## INSTRUCTIONS FOR THE TASK
Repeat the whole listing below exactly as it reads.

## DATA FOR PROCESSING
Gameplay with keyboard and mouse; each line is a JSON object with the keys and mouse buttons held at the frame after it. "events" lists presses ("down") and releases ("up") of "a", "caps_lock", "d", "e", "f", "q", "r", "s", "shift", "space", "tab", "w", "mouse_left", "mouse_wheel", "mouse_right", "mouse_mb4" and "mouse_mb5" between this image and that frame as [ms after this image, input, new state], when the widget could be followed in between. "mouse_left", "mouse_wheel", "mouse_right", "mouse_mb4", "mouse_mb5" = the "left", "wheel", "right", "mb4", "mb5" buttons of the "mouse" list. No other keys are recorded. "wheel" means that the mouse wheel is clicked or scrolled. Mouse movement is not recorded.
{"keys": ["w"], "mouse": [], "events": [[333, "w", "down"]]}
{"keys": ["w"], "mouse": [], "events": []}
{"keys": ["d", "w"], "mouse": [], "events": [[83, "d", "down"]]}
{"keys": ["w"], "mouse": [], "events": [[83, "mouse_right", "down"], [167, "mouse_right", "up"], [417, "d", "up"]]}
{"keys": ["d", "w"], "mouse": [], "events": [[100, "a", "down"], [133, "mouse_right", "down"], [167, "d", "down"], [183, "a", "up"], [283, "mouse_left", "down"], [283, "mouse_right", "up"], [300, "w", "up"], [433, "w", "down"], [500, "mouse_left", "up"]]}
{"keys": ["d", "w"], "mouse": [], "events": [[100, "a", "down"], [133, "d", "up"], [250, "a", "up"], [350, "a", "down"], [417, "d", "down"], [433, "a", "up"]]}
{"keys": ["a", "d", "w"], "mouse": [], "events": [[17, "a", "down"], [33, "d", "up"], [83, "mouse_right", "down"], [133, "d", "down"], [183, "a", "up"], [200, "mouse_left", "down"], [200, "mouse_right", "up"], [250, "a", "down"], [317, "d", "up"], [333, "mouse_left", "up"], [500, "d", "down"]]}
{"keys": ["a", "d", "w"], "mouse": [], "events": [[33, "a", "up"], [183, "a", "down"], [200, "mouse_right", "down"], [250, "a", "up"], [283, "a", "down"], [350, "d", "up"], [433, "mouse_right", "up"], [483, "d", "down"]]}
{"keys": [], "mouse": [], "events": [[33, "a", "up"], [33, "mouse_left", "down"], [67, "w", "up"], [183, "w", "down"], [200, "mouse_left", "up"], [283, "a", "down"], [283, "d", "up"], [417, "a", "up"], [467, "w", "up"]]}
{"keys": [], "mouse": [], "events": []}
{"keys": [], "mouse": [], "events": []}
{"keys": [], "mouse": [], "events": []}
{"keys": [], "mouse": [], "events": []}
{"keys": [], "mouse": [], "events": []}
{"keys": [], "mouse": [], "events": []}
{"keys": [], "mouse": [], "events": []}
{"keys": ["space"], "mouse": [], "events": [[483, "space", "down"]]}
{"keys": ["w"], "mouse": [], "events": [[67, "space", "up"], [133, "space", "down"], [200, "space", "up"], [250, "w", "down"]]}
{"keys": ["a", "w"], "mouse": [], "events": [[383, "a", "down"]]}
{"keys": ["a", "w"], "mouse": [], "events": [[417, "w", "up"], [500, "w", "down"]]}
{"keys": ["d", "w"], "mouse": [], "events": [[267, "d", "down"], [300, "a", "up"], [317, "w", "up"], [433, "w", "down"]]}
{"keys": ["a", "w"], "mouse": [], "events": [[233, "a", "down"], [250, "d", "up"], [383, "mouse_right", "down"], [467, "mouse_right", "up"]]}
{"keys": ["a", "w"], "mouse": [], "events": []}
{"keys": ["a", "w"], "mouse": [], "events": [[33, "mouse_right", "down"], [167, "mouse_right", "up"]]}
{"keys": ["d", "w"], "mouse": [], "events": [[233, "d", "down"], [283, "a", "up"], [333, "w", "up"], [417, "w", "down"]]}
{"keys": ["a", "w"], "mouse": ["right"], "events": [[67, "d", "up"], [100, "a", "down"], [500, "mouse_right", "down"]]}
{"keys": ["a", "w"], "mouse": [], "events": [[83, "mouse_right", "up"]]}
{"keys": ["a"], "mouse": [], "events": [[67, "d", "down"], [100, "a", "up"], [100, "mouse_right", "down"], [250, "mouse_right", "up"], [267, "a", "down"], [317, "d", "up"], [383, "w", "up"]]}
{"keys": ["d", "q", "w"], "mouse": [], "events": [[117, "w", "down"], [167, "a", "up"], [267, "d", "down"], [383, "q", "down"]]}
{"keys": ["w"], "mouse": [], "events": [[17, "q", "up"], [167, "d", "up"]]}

## RESULT OF THIS TASK
Gameplay with keyboard and mouse; each line is a JSON object with the keys and mouse buttons held at the frame after it. "events" lists presses ("down") and releases ("up") of "a", "caps_lock", "d", "e", "f", "q", "r", "s", "shift", "space", "tab", "w", "mouse_left", "mouse_wheel", "mouse_right", "mouse_mb4" and "mouse_mb5" between this image and that frame as [ms after this image, input, new state], when the widget could be followed in between. "mouse_left", "mouse_wheel", "mouse_right", "mouse_mb4", "mouse_mb5" = the "left", "wheel", "right", "mb4", "mb5" buttons of the "mouse" list. No other keys are recorded. "wheel" means that the mouse wheel is clicked or scrolled. Mouse movement is not recorded.
{"keys": ["w"], "mouse": [], "events": [[333, "w", "down"]]}
{"keys": ["w"], "mouse": [], "events": []}
{"keys": ["d", "w"], "mouse": [], "events": [[83, "d", "down"]]}
{"keys": ["w"], "mouse": [], "events": [[83, "mouse_right", "down"], [167, "mouse_right", "up"], [417, "d", "up"]]}
{"keys": ["d", "w"], "mouse": [], "events": [[100, "a", "down"], [133, "mouse_right", "down"], [167, "d", "down"], [183, "a", "up"], [283, "mouse_left", "down"], [283, "mouse_right", "up"], [300, "w", "up"], [433, "w", "down"], [500, "mouse_left", "up"]]}
{"keys": ["d", "w"], "mouse": [], "events": [[100, "a", "down"], [133, "d", "up"], [250, "a", "up"], [350, "a", "down"], [417, "d", "down"], [433, "a", "up"]]}
{"keys": ["a", "d", "w"], "mouse": [], "events": [[17, "a", "down"], [33, "d", "up"], [83, "mouse_right", "down"], [133, "d", "down"], [183, "a", "up"], [200, "mouse_left", "down"], [200, "mouse_right", "up"], [250, "a", "down"], [317, "d", "up"], [333, "mouse_left", "up"], [500, "d", "down"]]}
{"keys": ["a", "d", "w"], "mouse": [], "events": [[33, "a", "up"], [183, "a", "down"], [200, "mouse_right", "down"], [250, "a", "up"], [283, "a", "down"], [350, "d", "up"], [433, "mouse_right", "up"], [483, "d", "down"]]}
{"keys": [], "mouse": [], "events": [[33, "a", "up"], [33, "mouse_left", "down"], [67, "w", "up"], [183, "w", "down"], [200, "mouse_left", "up"], [283, "a", "down"], [283, "d", "up"], [417, "a", "up"], [467, "w", "up"]]}
{"keys": [], "mouse": [], "events": []}
{"keys": [], "mouse": [], "events": []}
{"keys": [], "mouse": [], "events": []}
{"keys": [], "mouse": [], "events": []}
{"keys": [], "mouse": [], "events": []}
{"keys": [], "mouse": [], "events": []}
{"keys": [], "mouse": [], "events": []}
{"keys": ["space"], "mouse": [], "events": [[483, "space", "down"]]}
{"keys": ["w"], "mouse": [], "events": [[67, "space", "up"], [133, "space", "down"], [200, "space", "up"], [250, "w", "down"]]}
{"keys": ["a", "w"], "mouse": [], "events": [[383, "a", "down"]]}
{"keys": ["a", "w"], "mouse": [], "events": [[417, "w", "up"], [500, "w", "down"]]}
{"keys": ["d", "w"], "mouse": [], "events": [[267, "d", "down"], [300, "a", "up"], [317, "w", "up"], [433, "w", "down"]]}
{"keys": ["a", "w"], "mouse": [], "events": [[233, "a", "down"], [250, "d", "up"], [383, "mouse_right", "down"], [467, "mouse_right", "up"]]}
{"keys": ["a", "w"], "mouse": [], "events": []}
{"keys": ["a", "w"], "mouse": [], "events": [[33, "mouse_right", "down"], [167, "mouse_right", "up"]]}
{"keys": ["d", "w"], "mouse": [], "events": [[233, "d", "down"], [283, "a", "up"], [333, "w", "up"], [417, "w", "down"]]}
{"keys": ["a", "w"], "mouse": ["right"], "events": [[67, "d", "up"], [100, "a", "down"], [500, "mouse_right", "down"]]}
{"keys": ["a", "w"], "mouse": [], "events": [[83, "mouse_right", "up"]]}
{"keys": ["a"], "mouse": [], "events": [[67, "d", "down"], [100, "a", "up"], [100, "mouse_right", "down"], [250, "mouse_right", "up"], [267, "a", "down"], [317, "d", "up"], [383, "w", "up"]]}
{"keys": ["d", "q", "w"], "mouse": [], "events": [[117, "w", "down"], [167, "a", "up"], [267, "d", "down"], [383, "q", "down"]]}
{"keys": ["w"], "mouse": [], "events": [[17, "q", "up"], [167, "d", "up"]]}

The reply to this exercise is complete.